• [Input for this task]:
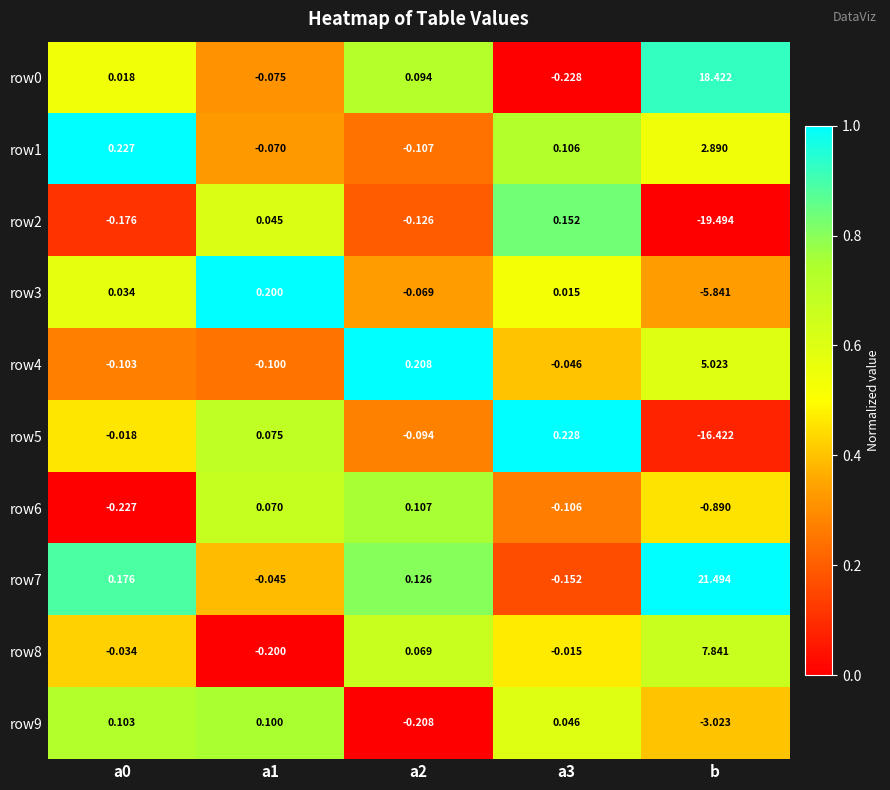

Is the value of row3 at b greater than the value of row1 at b?

No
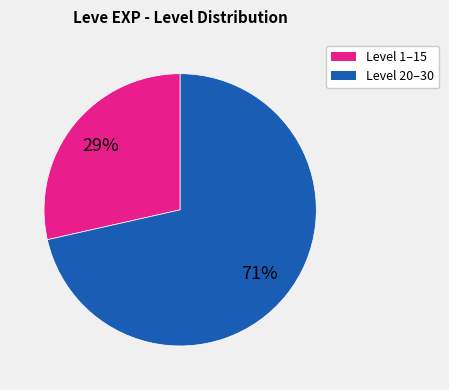

How many slices are in this pie chart?

2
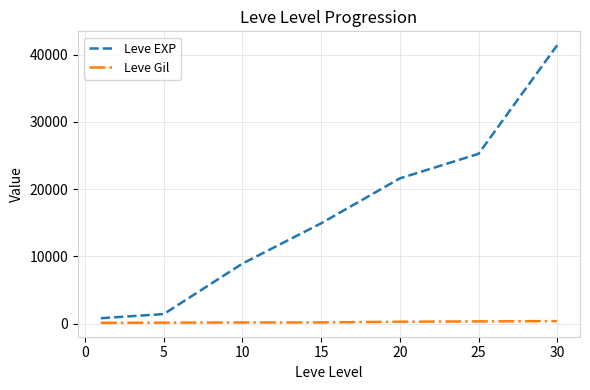

True or false: Leve EXP and Leve Gil intersect in this chart.

False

• [What the task requires]:
Rewrite the data above, changing every "chart" to "graph" and leaving everything else as it is. Omit the pictures from your answer.

• [Task solution]:
Is the value of row3 at b greater than the value of row1 at b?

No

How many slices are in this pie graph?

2

True or false: Leve EXP and Leve Gil intersect in this graph.

False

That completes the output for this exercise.